The darkness began to weigh on my spirits, and to fill me with distrust. I found myself suspecting that there was some change—perhaps an unearthly change—passing over the room. To remain blindfolded any longer was more than I could endure. I lifted my hand—without being conscious of the heavy sensation which, some time before, had laid my limbs helpless on the bed—I lifted my hand, and drew the handkerchief away from my eyes.

The faint glow of the night-light was extinguished.

But the room was not quite dark. There was a ghastly light trembling over it; like nothing that I have ever seen by day; like nothing that I have ever seen by night. I dimly discerned Selina’s bed, and the frame of the window, and the curtains on either side of it—but not the starlight, and not the shadowy tops of the trees in the garden.

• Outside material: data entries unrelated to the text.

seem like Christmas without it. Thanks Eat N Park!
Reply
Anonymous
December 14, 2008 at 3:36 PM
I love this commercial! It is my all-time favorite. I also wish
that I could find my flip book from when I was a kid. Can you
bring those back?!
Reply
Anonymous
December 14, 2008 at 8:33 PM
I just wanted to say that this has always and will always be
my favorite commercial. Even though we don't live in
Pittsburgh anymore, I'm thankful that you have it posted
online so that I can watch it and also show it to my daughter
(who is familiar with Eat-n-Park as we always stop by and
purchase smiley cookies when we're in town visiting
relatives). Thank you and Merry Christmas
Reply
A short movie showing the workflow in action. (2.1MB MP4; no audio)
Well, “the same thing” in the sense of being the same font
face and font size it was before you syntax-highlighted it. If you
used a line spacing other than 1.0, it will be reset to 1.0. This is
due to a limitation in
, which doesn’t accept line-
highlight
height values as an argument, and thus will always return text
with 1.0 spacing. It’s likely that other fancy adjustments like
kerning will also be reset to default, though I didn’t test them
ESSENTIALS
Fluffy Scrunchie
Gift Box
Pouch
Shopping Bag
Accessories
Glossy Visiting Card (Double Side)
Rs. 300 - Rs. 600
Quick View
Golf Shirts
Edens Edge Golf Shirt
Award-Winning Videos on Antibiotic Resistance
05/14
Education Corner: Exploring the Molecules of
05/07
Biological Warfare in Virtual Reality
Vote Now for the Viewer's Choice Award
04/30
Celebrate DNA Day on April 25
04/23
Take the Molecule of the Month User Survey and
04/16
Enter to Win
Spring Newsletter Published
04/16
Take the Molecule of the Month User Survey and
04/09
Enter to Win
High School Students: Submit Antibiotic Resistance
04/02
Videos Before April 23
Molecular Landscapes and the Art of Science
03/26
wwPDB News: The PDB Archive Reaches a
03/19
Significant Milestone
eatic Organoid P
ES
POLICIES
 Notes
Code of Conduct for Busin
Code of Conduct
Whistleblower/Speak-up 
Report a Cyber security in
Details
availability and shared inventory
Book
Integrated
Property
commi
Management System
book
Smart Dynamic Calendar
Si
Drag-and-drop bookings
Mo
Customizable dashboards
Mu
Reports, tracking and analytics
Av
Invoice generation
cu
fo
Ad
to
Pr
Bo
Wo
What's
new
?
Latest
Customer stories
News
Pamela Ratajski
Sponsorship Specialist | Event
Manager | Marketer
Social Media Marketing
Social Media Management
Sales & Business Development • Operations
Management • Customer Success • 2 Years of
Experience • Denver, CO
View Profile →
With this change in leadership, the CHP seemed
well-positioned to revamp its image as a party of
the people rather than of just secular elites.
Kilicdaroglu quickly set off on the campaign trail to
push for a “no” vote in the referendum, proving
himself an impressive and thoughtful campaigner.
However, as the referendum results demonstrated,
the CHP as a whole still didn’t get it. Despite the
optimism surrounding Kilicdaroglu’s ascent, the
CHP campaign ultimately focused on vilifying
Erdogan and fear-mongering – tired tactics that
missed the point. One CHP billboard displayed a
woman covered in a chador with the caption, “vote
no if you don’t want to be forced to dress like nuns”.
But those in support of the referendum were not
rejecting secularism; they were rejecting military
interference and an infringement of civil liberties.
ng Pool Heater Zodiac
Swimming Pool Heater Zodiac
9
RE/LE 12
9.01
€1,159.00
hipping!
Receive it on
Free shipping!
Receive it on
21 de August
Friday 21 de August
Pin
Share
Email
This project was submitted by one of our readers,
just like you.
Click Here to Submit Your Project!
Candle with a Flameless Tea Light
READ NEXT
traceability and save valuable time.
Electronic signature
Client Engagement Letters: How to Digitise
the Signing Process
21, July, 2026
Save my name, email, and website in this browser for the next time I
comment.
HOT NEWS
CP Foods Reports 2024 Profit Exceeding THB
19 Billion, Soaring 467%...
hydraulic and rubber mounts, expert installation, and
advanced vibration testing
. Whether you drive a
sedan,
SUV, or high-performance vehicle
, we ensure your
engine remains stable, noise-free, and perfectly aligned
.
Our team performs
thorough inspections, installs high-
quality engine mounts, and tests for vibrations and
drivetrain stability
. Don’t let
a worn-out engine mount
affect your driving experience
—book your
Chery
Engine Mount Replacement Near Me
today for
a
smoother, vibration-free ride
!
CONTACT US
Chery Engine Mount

The light grew fainter and fainter; the objects in the room faded slowly away. Darkness came.

It may be a saying hard to believe—but, when I declare that I was not frightened, I am telling the truth. Whether the room was lighted by awful light, or sunk in awful dark, I was equally interested in the expectation of what might happen next. I listened calmly for what I might hear: I waited calmly for what I might feel. A touch came first. I feel it creeping on my face—like a little fluttering breeze. The sensation pleased me for a while. Soon it grew colder, and colder, and colder, till it froze me.

“Oh, no more!” I cried out. “You are killing me with an icy death!”

The dead-cold touches lingered a moment longer—and left me.

The first sound came.

It was the sound of a whisper on my pillow, close to my ear. My strange insensibility to fear remained undisturbed. The whisper was welcome, it kept me company in the dark room.